Nature 554, 50–55 (2018)

The genome of the aquatic axolotl salamander, a native of Mexico’s lakes, has yielded some surprises, and the technique used could point the way to analysis of other organisms that have complex genomes with large numbers of sequence repeats, such as the lungfish and many species of plants.

The axolotl has attracted much interest as a model organism because salamanders are capable of limb regeneration, a rarity among vertebrates. But they also have large genomes that are riddled with repeating sequences that complicate sequencing attempts. These repeats originate from genetic elements called transposons, which copy themselves over and over again, often sequentially.

Standard sequencing relies on single read lengths of up to about 600 base pairs, which must then be overlaid and stitched back together to read the entire sequence. But long sections of repeats require much longer read-lengths in order to match up unique sequences on either end of the repeat, and that poses technical challenges with existing sequencing technology. It’s a bit like trying to overlay photos to take a panoramic photo in a forest. “Is (the photo) this tree over here, or a stretch of forest over there?” says co-author Michael Hiller, who is a research group leader at the Max Planck Institute in Dresden, Germany.

The researchers used Pacific Biosciences instruments to collect reads of about 14 thousand base pairs in length, an impressive feat that comes with a heftier price tag than other sequencers. They combined these longer read lengths with a software package that keeps the information from long reads intact whenever possible. Other assembly algorithms break the reads into pieces whenever they detect uncertainty, such as stretches with an elevated sequencing error rate.

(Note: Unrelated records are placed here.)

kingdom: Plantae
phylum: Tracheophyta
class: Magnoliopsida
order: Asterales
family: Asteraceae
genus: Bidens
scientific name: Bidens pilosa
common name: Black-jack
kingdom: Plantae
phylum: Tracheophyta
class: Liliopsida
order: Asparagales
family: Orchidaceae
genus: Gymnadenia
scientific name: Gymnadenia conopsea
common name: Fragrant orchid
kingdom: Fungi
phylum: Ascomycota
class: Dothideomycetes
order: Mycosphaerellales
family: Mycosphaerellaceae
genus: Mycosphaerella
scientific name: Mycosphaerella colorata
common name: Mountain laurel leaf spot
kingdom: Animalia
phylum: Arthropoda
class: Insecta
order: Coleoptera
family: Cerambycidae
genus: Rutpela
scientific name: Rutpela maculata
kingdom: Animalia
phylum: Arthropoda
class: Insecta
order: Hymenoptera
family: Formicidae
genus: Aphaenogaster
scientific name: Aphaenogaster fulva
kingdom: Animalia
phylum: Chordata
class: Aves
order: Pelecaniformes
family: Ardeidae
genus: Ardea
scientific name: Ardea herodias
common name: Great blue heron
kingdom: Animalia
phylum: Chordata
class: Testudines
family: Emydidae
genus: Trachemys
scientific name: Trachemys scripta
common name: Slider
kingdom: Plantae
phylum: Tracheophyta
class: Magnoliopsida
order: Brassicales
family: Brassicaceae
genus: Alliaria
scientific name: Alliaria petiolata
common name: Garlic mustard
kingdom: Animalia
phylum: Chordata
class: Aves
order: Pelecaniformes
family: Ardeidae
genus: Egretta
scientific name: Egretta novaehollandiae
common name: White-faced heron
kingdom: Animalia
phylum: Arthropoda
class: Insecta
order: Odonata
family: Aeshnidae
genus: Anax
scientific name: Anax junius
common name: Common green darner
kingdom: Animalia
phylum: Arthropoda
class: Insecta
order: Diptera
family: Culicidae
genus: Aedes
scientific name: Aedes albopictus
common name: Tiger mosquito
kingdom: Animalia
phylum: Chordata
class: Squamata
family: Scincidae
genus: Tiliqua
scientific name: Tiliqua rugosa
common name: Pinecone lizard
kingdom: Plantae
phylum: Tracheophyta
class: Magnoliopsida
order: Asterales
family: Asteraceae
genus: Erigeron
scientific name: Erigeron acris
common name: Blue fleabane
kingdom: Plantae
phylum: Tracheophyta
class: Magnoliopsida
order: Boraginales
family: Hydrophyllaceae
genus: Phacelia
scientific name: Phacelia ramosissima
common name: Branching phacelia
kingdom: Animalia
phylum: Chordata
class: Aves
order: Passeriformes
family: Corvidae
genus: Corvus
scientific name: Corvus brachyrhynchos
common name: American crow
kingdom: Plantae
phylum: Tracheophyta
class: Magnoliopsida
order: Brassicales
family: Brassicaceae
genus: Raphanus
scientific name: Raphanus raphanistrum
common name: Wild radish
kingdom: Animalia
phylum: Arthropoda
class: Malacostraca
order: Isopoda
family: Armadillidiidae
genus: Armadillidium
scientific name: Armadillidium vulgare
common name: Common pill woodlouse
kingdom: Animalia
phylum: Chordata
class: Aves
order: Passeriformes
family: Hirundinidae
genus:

This new approach preserves the longer reads, allowing them to span the sequence repeats. Finally, the researchers employed a scaffold program from the Bionano Genomics Saphyr system that further stitches the assembled genomic parts together to create even longer sequences.

The technique worked, but it wasn’t cheap. “It’s very expensive, but the axolotl genome serves as proof of concept” that other giant genomes can be successfully sequenced, says Hiller.

The analysis also turned up a surprise in one of the axolotl’s developmental genes. The animal completely lacks the Pax3 gene, which is present in all other known vertebrates; loss of its function is catastrophic in mice. The gene is a key regulator of expression of other genes during development, and in axolotls, its role appears to have been replaced by the related Pax7.

“We don't know yet what this really means, if it's important for regeneration or something else, or simply a coincidence, but the genome allowed us to see that this gene and the surrounding sequences are completely absent. They are neither found in the genome assembly, nor in the individual reads,” says Hiller.